• Ben Leeson

Why company culture is critical to prospective employees.

As difficult and challenging as the pandemic has been, the last year has presented significant opportunities over the last year. Businesses have experienced a necessity to innovate and implement new processes in a matter of weeks that usually would have taken years to deliver. Where does culture fit it into all this, and how does it influence the decisions of future employees?

Culture incorporates many factors, but primarily from a work perspective, it influences the attitudes of employees and directly impacts the output and performance of a business. Organisations with an established positive culture create an engaged and productive workforce that feels respected, valued and invested. Businesses like this often have lower turnovers, increased innovation and a better ability to hire due to a stronger reputation formed around their company culture. On the other side, a business that ignores culture often experiences higher turnover, increased levels of disengagement, lower productivity and more difficulties in hiring. Changing the culture in a business isn’t a simple task, but with the right commitment from leadership, it is possible.

To date, a regular theme in business strategy has tended to focus on operations and efficiency, more so than creativity and innovation. Investing in adaptation and reinvention has been overlooked in previous years, but over the last 12 months, the impacts of Covid-19 have significantly altered this focus, with more businesses actively reinventing and growing to survive and thrive.

As a consequence, there has been a shift in employee trends and priorities for businesses. Flexible working environments have become a significant focus as more individuals experience the benefits of balancing work and home life, and employers recognise remote working doesn’t have a detrimental impact on productivity.

Within this shift towards flexible working, people have taken the predominant position, in terms of creating an inclusive, healthy and diverse workplace. These factors have always been important, but right now, creating an inspiring business that enables people to thrive has become more critical than ever.

Studies in the talent management field suggest that the businesses that have succeeded during these challenging times have been those that have displayed a strong mission and purpose. Right now people are actively looking for a company that has risen to the challenge and delivered a culture that is both flexible and capable of responding to all of the changes faced. Culture is the secret ingredient that supports employee engagement, creativity and business success. A combination of the environment, behaviours and leadership is what matters in a business.

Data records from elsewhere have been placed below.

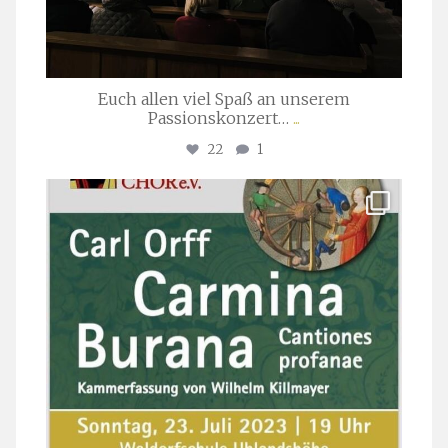
Euch allen viel Spaß an unserem
Passionskonzert…
...
22
1
stuttgarter_oratorienchor
Juli 22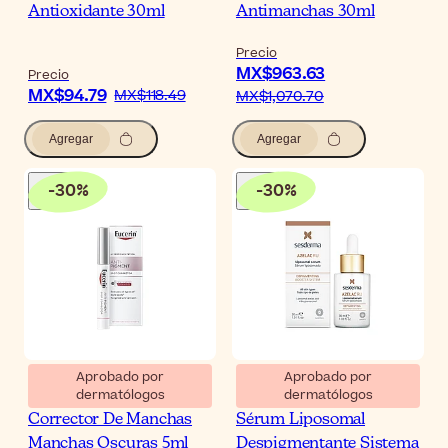
Antioxidante 30ml
Antimanchas 30ml
Precio
MX$963.63
Precio
MX$94.79
MX$118.49
MX$1,070.70
Agregar
Agregar
-
30
%
-
30
%
Aprobado por
Aprobado por
dermatólogos
dermatólogos
Eucerin Anti-Pigment
Sesderma Azelac RU
Corrector De Manchas
Sérum Liposomal
Manchas Oscuras 5ml
Despigmentante Sistema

Once the impacts of the pandemic settle, there will likely be further disruptions that we will have to endure. It’s the businesses that create the resilience that will continue to succeed and grow. The focus today has been on shifting towards flexible and agile ways of working, empowering employees and providing them with the necessary resources to work alongside other team members. The working culture is critical to attracting people who have the potential to change, the ability to enforce the right attitude towards risk and to encourage further creativity and forward-thinking.

In today’s business world, senior leaders need to be capable of meeting the existing challenges faced, but at the same time, deliver a stable secure environment for their workforce. Businesses need to be innovative, authentic and remain conscious that a certain approach for one company, may not necessarily work for theirs. Organisations need to focus on their style, one that relates to their customers and builds on the culture needed to deliver their service. Having that core objective in mind, understanding what’s important to each customer, and incorporating that into a business plan is critical.

Diversity and inclusion also need to be included within the values of a company and in the way decisions concerning talent are made. Diversity directly impacts how attractive a business is for new talent and your bottom line. Studies indicate that over 60% of active and passive job seekers believe a diverse workforce is an important factor when considering a new company and job offers.

People will choose an employer for many reasons, but they generally commit to an organisation for its culture and values. As we continue to work from home or in a hybrid environment we have to remain inclusive and ensure everyone is part of this new working journey. With the UK beginning to ease lockdown restrictions, businesses are exploring new workplace models, some of which will include a return to the office environment. Aside from the technical infrastructure required to support this new style of working, strong company culture will remain critical in ensuring new ways of working are sustainable for the future.

Creating a great culture for a business is achievable for all organisations. A reputation for great culture supports businesses with recruiting and retaining employees and is directly connected to innovation, higher levels of productivity and a healthier bottom line.